For Vast Majority of Americans, the Estate Tax Is A Non-Issue — Why Do We Still Care?
The unpopular levy affects only 10,000 very rich families a year
In honor of the centennial of the Estate Tax — or, as it was cleverly renamed a couple decades ago by the Republican opposition, “The Death Tax” — the Washington Post put together some interesting facts and figures about the current state of affairs. The key takeaway is that it affects almost none of us, and most people hate it anyway.
Why America is a smart place for very rich people to die
EU citizens who inherit vast estates, or even not-that-vast estates, comparatively, have a much larger burden than Americans do. And those rare Americans who are tasked with paying taxes on their parents’ massive wealth often squirm out of the responsibility.
As of now, the debate affects few people, and even with current thresholds, wealthy families may find strategies to circumvent the legal tax rates. “There is a whole industry of estate tax lawyers, who help families to avoid the tax legally,” says Roberton Williams, an economist with the Tax Policy Center in Washington.

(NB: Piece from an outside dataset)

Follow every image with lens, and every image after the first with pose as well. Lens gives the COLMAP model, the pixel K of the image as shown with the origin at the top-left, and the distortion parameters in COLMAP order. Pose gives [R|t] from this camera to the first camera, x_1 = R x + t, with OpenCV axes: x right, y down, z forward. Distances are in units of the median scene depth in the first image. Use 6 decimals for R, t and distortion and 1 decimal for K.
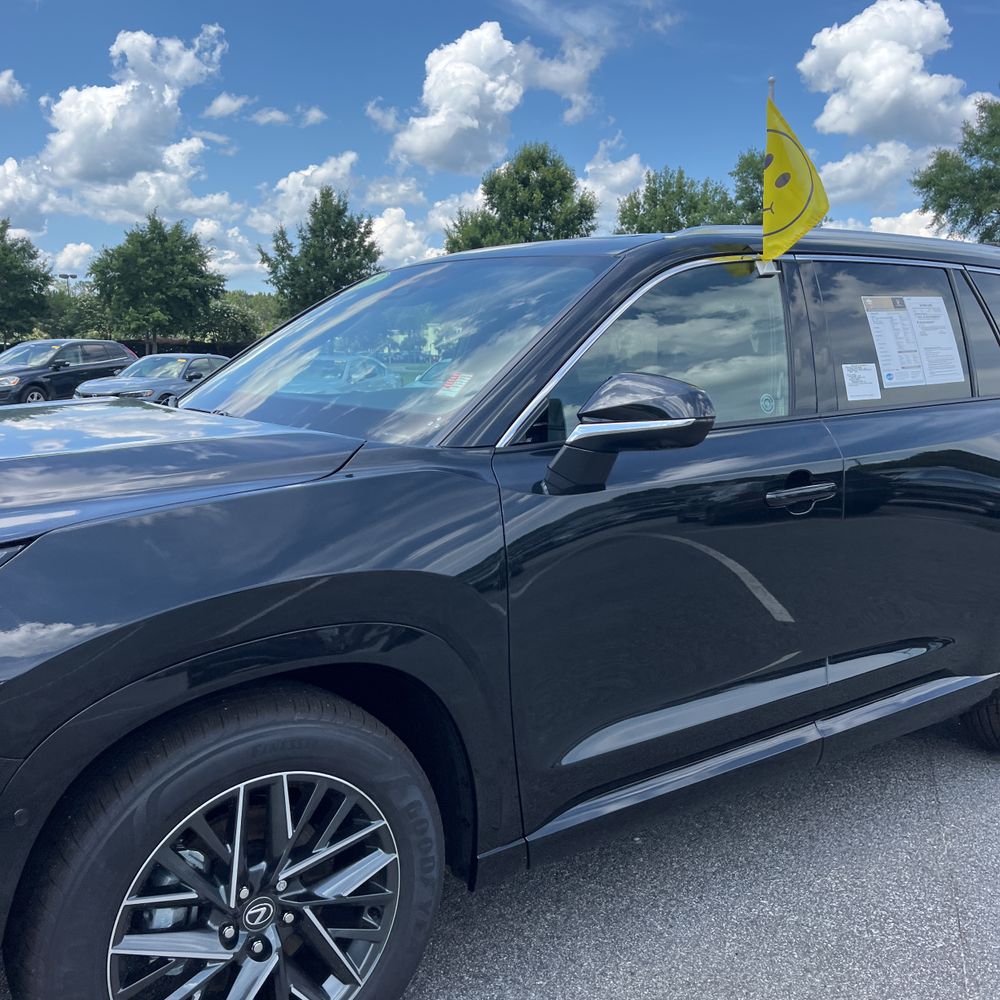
lens RADIAL K [[1035.2, 0, 496.8], [0, 1035.2, 490.1], [0, 0, 1]] dist [0.024925, 0.000000]
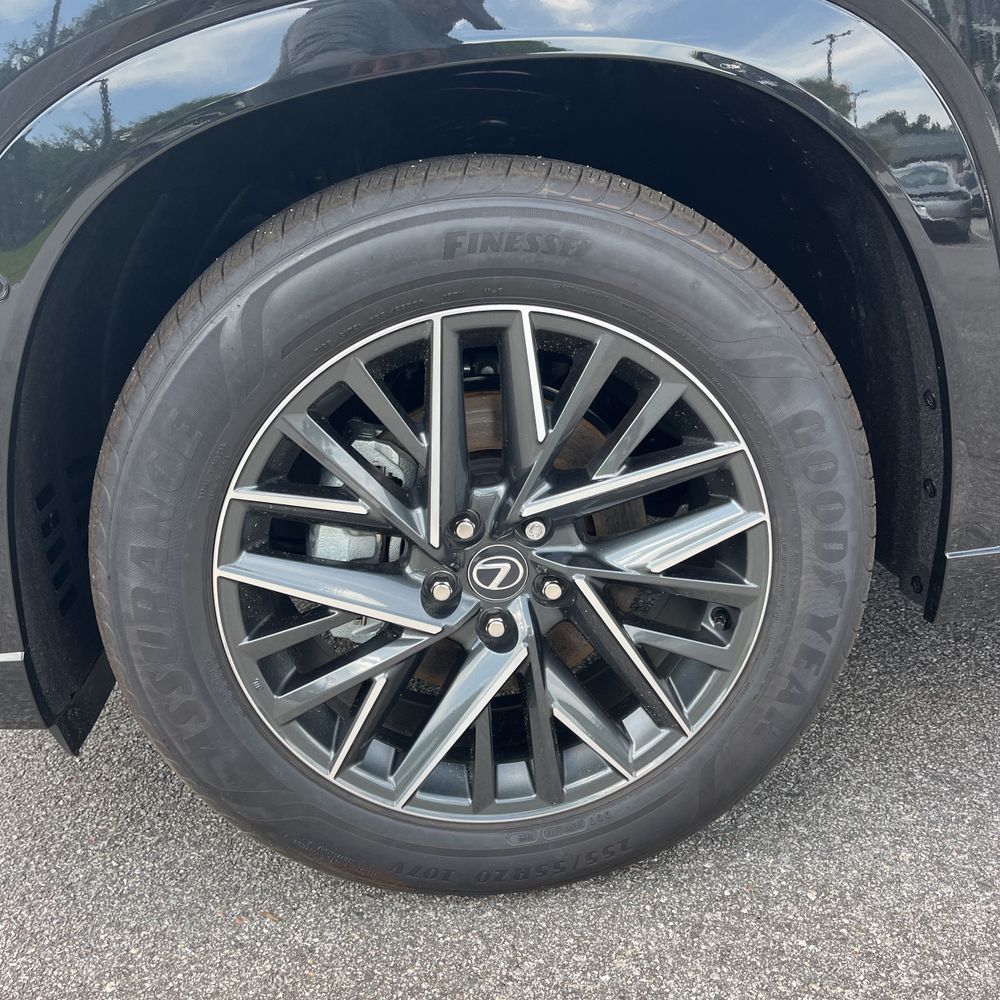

According to the policy center, only 2 in 1,000 households would be expected to pay the estate tax, raising a fairly small pool of money for the federal government — $20 billion, or less than 1 percent of federal revenue. Officially, beneficiaries would pay the top income tax rate — about 40 percent — on inherited wealth above the taxable threshold.
Look, they made a chart!
Yet even though overwhelming majorities of Americans are entirely untouched by this tax, except to benefit from it in the form of roads and schools and so on, they want it overthrown.
A Gallup poll in March found that 54 percent of respondents sided with Trump’s plan” [to do away with the estate tax]. … “Maybe people think, they might win the lottery someday,” added Williams of the Tax Policy Center.
A Princeton University study suggests that people might not understand the rules and effects of the estate tax to its full extent: Even people who had a critical attitude toward economic inequality — and realized that it is growing — still supported a repeal of the estate tax.
That study also found that “public opinion in this instance was ill informed, insensitive to some of the most important implications of the tax cuts, and largely disconnected from (or misconnected to) a variety of relevant values and material interests.”
So do Americans oppose the Estate Tax because they don’t understand it? Liberals seem to think so. As policy, it affects only just over 10,000 families, total, and “actually aligns neatly with the U.S.’s notion of fairness,” maintains a frustrated Stephen Martin in the Atlantic.
America’s Un-American Resistance to the Estate Tax
If Americans had a better grasp of their own history and traditions, Martin argues, they might have a more sophisticated understanding of why the tax has been and remains such an important and useful tool to combat income inequality and prevent class stratification.
As The Economist has noted, America’s early state governments threw out laws that encouraged the accumulation of wealth over generations, following the example Thomas Jefferson set with the Virginia legislature in 1777. They got rid of the English legal precedents of primogeniture and entail — under which titles and property were inherited in their entirety by the oldest male heir — forcing families to divvy up their wealth among more children. Jefferson cited Adam Smith, who called the idea that people should control their estates well beyond their death “manifestly absurd.” Jefferson insisted that “the earth belongs in usufruct to the living.”
Similarly, Alexis de Tocqueville identified the breaking-up of estates as one of the cornerstones of the young country’s success. “What is most important for democracy is not that great fortunes should not exist,” he wrote, “but that great fortunes should not remain in the same hands. In that way there are rich men, but they do not form a class.”
Unfortunately, I’m not sure a history lecture about de Tocqueville has ever changed a voter’s mind. One can’t Sorkin a person into agreeing with them. The website Tax Notes agrees, acknowledging both that, “from the perspective of the receiver, [the estate tax is] simply an income tax,” and yet it’s a roundly unpopular one. At this point the status quo is fixed; it’s not going to change: “If Americans were fooled into disliking the estate tax, they were fooled pretty thoroughly — and more or less permanently.”
Face It: Americans Just Don’t Like the Estate Tax
It explains:
The estate tax is only a puzzle when we assume that redistribution is the only thing that matters to voters, Sheffrin suggests. In fact, Americans consider other issues when they think about taxing inherited wealth. Sheffrin organizes those issues under the rubric of “folk justice,” which he defines as “the full constellation of attitudes that individuals hold in their daily lives about all dimensions of justice.”
In trying to explain opinions of the estate tax, Sheffrin employs the concept of moral mandates: broad, nonnegotiable conceptions of right and wrong that are largely impervious to logical argument either for or against. One moral mandate in particular seems to have fostered opposition to the estate tax: its association with death, which taps notions of grief and family responsibility. In that sense, the GOP’s famous rebranding of the estate levy as a “death tax” was brilliant.
There’s more sound logic in that piece, too, but the upshot seems to be that the estate tax may be a valid but doomed cause. People who care about economic inequality might be better served by finding other, more effective and palatable ways to get America’s wealth recirculating.